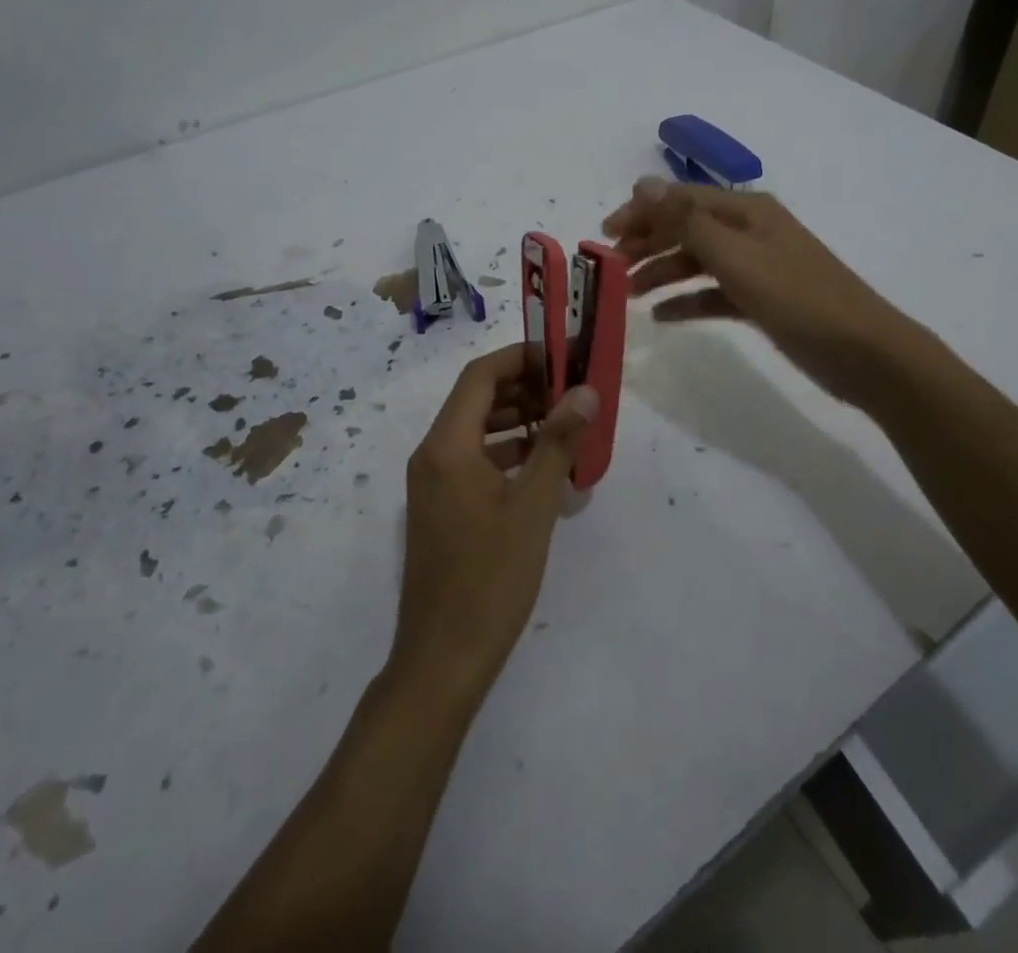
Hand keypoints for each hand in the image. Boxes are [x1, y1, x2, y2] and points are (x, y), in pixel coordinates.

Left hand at [390, 344, 596, 705]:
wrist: (442, 660)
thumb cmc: (490, 578)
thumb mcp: (533, 506)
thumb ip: (558, 443)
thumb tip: (586, 392)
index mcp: (446, 445)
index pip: (480, 376)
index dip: (521, 358)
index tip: (562, 357)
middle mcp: (432, 454)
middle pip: (476, 399)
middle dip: (523, 388)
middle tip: (571, 391)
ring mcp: (432, 483)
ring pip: (476, 430)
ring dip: (516, 419)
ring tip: (564, 424)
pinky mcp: (440, 508)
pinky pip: (473, 460)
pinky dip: (507, 452)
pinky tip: (543, 467)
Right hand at [604, 177, 906, 402]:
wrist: (864, 353)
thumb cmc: (797, 298)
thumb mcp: (737, 256)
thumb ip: (687, 221)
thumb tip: (643, 184)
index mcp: (746, 211)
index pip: (680, 200)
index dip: (640, 212)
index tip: (604, 235)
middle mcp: (750, 231)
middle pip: (686, 228)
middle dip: (647, 243)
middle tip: (611, 267)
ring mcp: (757, 266)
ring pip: (697, 261)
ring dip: (662, 272)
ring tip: (629, 294)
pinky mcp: (762, 300)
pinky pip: (714, 293)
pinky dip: (688, 300)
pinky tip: (663, 316)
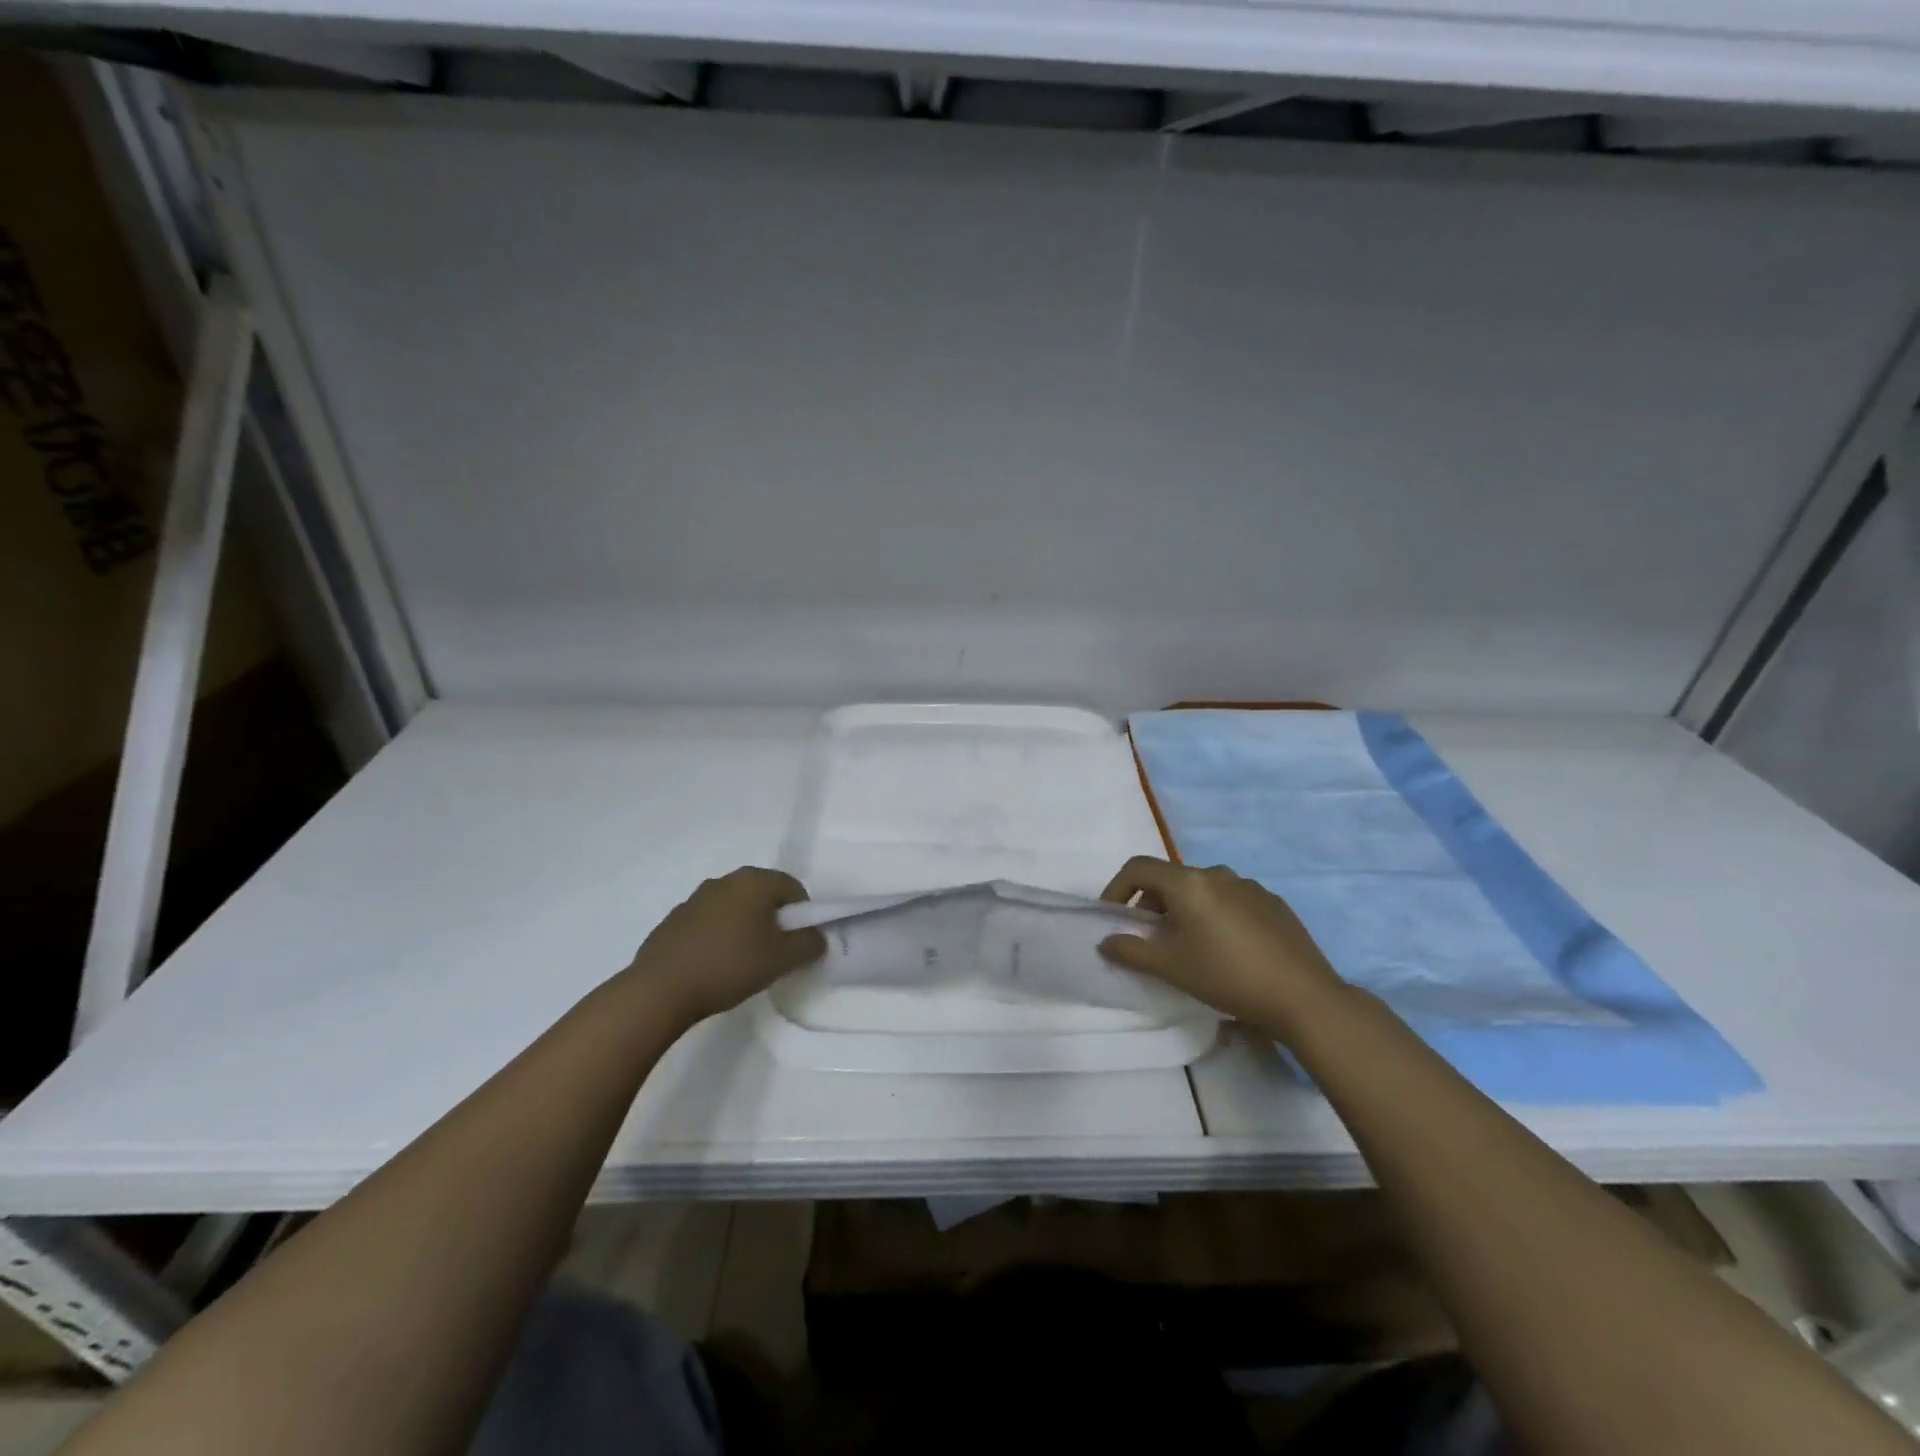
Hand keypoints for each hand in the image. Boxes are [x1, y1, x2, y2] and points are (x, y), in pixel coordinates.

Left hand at [627, 867, 824, 1026]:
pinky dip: (718, 937)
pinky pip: (709, 922)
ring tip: (743, 962)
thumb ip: (809, 944)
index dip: (803, 914)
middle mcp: (725, 880)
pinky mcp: (674, 920)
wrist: (660, 989)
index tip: (798, 943)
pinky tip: (714, 966)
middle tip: (775, 953)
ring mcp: (695, 898)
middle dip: (774, 920)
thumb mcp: (782, 959)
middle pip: (763, 894)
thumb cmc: (730, 966)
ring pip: (734, 908)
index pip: (793, 887)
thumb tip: (818, 936)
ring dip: (745, 927)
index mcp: (754, 881)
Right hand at [1098, 856, 1349, 1038]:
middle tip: (1150, 939)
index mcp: (1188, 882)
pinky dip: (1215, 915)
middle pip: (1170, 878)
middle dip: (1151, 904)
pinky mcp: (1273, 903)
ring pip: (1202, 890)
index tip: (1113, 917)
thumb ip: (1130, 950)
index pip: (1138, 867)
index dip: (1116, 888)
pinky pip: (1231, 900)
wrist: (1303, 997)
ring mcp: (1249, 886)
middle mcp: (1217, 874)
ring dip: (1184, 910)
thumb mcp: (1170, 967)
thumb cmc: (1227, 976)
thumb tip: (1106, 940)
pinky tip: (1227, 949)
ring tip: (1189, 945)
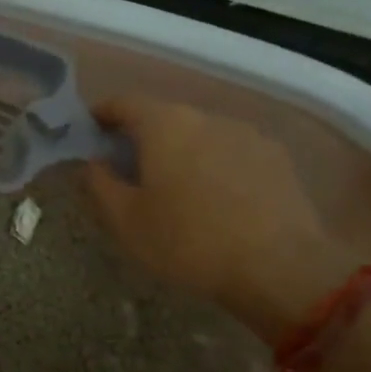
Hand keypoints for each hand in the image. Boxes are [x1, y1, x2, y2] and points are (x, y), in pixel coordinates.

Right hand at [87, 94, 355, 339]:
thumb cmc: (188, 242)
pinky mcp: (276, 158)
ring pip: (199, 134)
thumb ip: (100, 183)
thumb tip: (95, 162)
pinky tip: (213, 200)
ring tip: (173, 188)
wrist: (281, 269)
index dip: (101, 115)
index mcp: (164, 125)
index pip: (123, 102)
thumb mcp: (125, 220)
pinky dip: (212, 165)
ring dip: (180, 152)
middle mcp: (206, 117)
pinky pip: (230, 152)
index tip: (89, 134)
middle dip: (141, 137)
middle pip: (163, 117)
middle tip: (126, 169)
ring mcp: (247, 134)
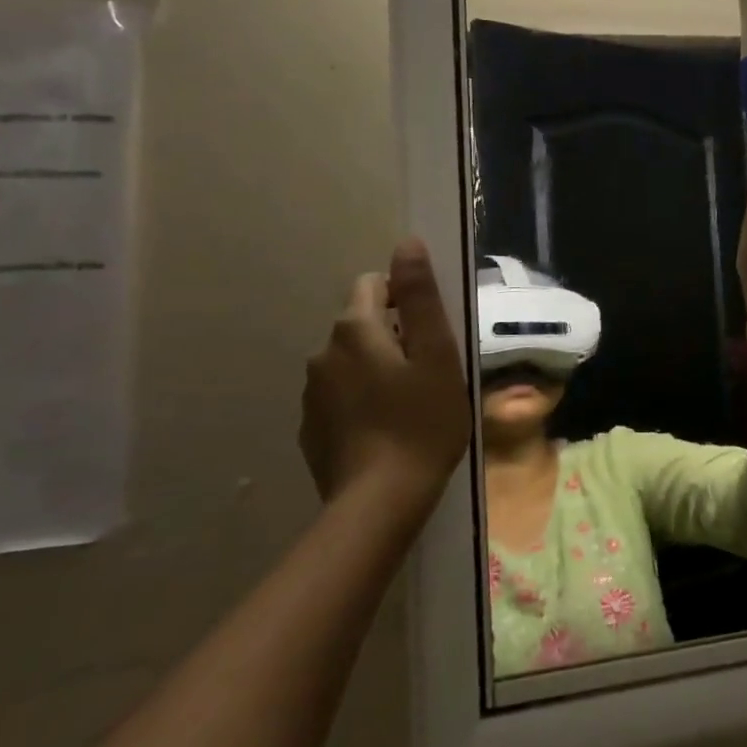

Task prompt:
From the records above, pull every line that carries the word "Right".

Written solution:
Right hand at [604, 177, 906, 402]:
Right hand at [1098, 856, 1349, 1038]:
Right hand at [87, 94, 355, 339]:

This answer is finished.